Activities:
A. Rewrite the breast cancer passage between "Mom underwent surgery" and "changed all of us.", inclusive, substituting "weeping" for "crying".
B. Please write what comes next in the breast cancer passage, picking up after its final sentence.

Document text:
════════════════
Many of you remember how totally caught off guard we were last September. In fact, it was at the end of September. At this time last year, we were still floating around in our lives, unaware that cancer was forming in my Mother’s breast. The news was devastating; there’s no other way to put it. I can’t sugar coat it. I can’t make it sound pretty. It wasn’t even my breast and I was absolutely devastated.
It was my Mommy. It was that person who had always been strong, always been there and suddenly the tables were turned. It was my sudden thrust into the realities of being an adult child. Beyond being asked to bring food to a holiday meal, this was the startling and sobering reality: my parents were mortal. And it shook me to my core.
Mom underwent surgery and radiation. We did a lot of praying. We did a lot of crying. And now, I am so pleased to tell everyone again, she is cancer free. My Mom is once again healthy and she’s back to lifting both boys (which she couldn’t do after her surgery) and being the active, busy Mom that I have always known.
But it’s changed all of us.
And not just in the previously mentioned “crap-my-parents-are-mortal” way. Cancer is constantly on my mind anymore. Not constantly in a paranoid way. But enough that I’ve started reading more when its in the news and paying attention to new research. Why? It’s not as if we were a totally cancer free family prior to my Mom’s diagnosis. My great-grandfather and great-grandmother died of various cancers. Cancer also has taken lives in FireDad’s family. Maybe the change is because my Mother’s diagnosis directly affects me. She doesn’t carry the BRCA1 or BRCA2 gene (which means that I don’t) but I have a number of other risk factors. Of course, my mind then jumps to my daughter. Now both of her biological grandmothers have fought (and beat) breast cancer. It scares me out of my mind to think of that or to think of my sons and their future children.
════════════════
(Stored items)
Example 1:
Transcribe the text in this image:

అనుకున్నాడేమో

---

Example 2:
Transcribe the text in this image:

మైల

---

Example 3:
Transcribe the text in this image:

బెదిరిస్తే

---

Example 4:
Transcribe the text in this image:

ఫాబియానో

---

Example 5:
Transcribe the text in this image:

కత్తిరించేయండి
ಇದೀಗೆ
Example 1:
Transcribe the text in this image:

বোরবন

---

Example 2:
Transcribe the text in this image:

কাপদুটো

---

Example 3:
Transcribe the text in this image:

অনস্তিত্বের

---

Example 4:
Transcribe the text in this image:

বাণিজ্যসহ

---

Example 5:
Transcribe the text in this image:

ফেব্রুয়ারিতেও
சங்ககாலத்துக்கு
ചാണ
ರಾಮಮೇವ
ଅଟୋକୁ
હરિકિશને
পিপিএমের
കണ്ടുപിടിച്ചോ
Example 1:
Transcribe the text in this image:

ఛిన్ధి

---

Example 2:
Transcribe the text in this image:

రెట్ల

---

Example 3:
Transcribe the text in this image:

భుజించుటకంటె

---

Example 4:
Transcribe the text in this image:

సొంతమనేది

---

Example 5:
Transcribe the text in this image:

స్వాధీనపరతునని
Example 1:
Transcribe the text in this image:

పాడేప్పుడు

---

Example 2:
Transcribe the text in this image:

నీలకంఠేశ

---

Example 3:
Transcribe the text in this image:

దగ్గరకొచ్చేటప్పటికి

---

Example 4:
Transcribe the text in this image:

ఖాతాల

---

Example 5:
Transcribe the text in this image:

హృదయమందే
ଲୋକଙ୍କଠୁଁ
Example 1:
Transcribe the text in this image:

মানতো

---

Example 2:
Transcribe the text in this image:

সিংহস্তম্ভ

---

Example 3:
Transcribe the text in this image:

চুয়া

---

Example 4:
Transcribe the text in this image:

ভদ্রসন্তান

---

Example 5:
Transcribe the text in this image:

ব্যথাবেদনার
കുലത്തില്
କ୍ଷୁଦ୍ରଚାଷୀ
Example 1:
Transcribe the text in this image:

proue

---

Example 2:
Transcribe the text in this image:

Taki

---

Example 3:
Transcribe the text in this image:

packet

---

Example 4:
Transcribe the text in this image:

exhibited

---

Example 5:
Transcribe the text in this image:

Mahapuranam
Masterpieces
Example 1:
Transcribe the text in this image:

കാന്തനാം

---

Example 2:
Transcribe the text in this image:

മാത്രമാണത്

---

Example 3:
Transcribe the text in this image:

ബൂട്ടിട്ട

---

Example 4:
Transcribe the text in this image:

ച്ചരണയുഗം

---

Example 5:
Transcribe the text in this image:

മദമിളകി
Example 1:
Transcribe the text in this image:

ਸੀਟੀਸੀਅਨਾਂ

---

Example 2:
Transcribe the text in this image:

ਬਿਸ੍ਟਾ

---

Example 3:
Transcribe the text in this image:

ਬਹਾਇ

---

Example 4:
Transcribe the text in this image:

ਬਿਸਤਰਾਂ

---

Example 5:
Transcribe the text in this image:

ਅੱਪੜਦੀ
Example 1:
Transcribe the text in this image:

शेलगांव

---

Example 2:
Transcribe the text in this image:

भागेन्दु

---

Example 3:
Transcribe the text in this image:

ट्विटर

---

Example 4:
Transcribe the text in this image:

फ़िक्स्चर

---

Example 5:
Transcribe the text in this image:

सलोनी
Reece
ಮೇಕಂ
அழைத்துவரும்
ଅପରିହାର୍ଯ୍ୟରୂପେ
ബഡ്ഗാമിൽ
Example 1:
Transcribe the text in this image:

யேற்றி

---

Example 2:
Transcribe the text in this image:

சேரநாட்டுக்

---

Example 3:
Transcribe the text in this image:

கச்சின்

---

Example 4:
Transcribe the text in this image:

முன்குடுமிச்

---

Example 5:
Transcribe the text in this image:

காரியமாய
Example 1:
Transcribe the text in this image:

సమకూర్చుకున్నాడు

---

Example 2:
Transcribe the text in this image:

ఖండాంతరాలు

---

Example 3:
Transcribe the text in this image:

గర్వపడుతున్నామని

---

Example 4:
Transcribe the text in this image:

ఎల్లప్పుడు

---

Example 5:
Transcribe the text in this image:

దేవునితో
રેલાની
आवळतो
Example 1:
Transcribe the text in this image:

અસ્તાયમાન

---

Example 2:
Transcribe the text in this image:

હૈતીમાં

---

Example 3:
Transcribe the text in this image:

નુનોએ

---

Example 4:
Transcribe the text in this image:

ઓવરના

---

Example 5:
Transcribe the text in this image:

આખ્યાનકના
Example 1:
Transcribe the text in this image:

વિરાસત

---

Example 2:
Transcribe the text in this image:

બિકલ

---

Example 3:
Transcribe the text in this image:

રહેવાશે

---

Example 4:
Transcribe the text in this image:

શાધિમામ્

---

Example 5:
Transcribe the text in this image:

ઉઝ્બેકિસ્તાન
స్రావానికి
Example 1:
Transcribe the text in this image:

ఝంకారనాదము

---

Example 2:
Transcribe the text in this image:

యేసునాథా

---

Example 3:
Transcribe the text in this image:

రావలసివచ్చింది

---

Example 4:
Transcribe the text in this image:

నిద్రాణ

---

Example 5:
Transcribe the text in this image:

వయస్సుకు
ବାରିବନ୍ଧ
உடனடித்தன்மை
════════════════
Answers for the exercise:
A.
Mom underwent surgery and radiation. We did a lot of praying. We did a lot of weeping. And now, I am so pleased to tell everyone again, she is cancer free. My Mom is once again healthy and she’s back to lifting both boys (which she couldn’t do after her surgery) and being the active, busy Mom that I have always known.
But it’s changed all of us.

B.
And that’s why the Fire Family is Standing Up 2 Cancer. Research is needed. I don’t want to rock my kids’ world someday with a diagnosis. I don’t want their worlds to be rocked. I don’t want my grandkids’ lives to be changed in this way. I want money for research. And I want answers. And cures. Yesterday.
I’ve emailed my congress men and women. Have you? I’m sharing our personal family story right now. Have you? I’ll be tuning in at 8:00pm this Friday to watch the telethon. Will you? And sometime this week, the FireFamily will be launching stars for all in our family who have been affected by cancer. Will you?
Please. Stand Up 2 Cancer. Do your part. Not for my family. But for your own.